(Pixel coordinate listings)
Content starts

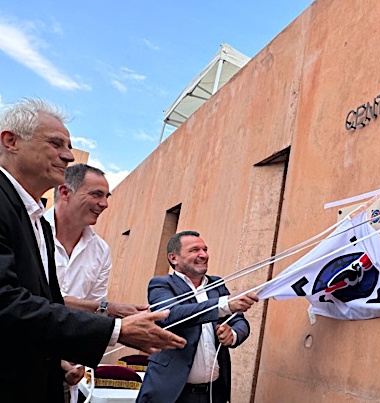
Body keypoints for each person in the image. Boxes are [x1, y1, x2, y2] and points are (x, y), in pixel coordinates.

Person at [0, 98, 186, 402]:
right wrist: (115, 328)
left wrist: (63, 357)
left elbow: (44, 305)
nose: (68, 155)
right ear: (11, 141)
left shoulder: (37, 224)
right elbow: (8, 305)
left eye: (70, 146)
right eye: (56, 143)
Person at [45, 163, 149, 402]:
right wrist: (109, 310)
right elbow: (33, 300)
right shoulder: (30, 230)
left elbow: (91, 315)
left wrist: (76, 361)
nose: (104, 204)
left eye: (106, 196)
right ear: (64, 192)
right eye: (96, 194)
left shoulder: (101, 250)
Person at [137, 231, 259, 403]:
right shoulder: (161, 284)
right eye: (194, 250)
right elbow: (170, 314)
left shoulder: (217, 285)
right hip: (171, 393)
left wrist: (233, 335)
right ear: (174, 258)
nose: (203, 255)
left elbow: (239, 320)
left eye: (205, 249)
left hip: (212, 393)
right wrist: (223, 305)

Content ends

**YOUR TASK**:
Reproduce every record above exactly, but leave out the pictures.

**RESPONSE**:
Body keypoints for each person in the image. Boxes are [x1, y1, x2, y2] and points are (x, y), in pixel coordinates.

Person at [0, 98, 186, 402]:
right wrist: (115, 328)
left wrist: (63, 357)
left elbow: (44, 305)
nose: (68, 155)
right ear: (11, 141)
left shoulder: (37, 224)
right elbow: (8, 305)
left eye: (70, 146)
right eye: (56, 143)
Person at [45, 163, 149, 402]:
right wrist: (109, 310)
right elbow: (33, 300)
right shoulder: (30, 230)
left elbow: (91, 315)
left wrist: (76, 361)
nose: (104, 204)
left eye: (106, 196)
right ear: (64, 192)
right eye: (96, 194)
left shoulder: (101, 250)
Person at [137, 231, 259, 403]:
right shoulder: (161, 284)
right eye: (194, 250)
right elbow: (170, 314)
left shoulder: (217, 285)
right hip: (171, 393)
left wrist: (233, 335)
right ear: (174, 258)
nose: (203, 255)
left elbow: (239, 320)
left eye: (205, 249)
left hip: (212, 393)
right wrist: (223, 305)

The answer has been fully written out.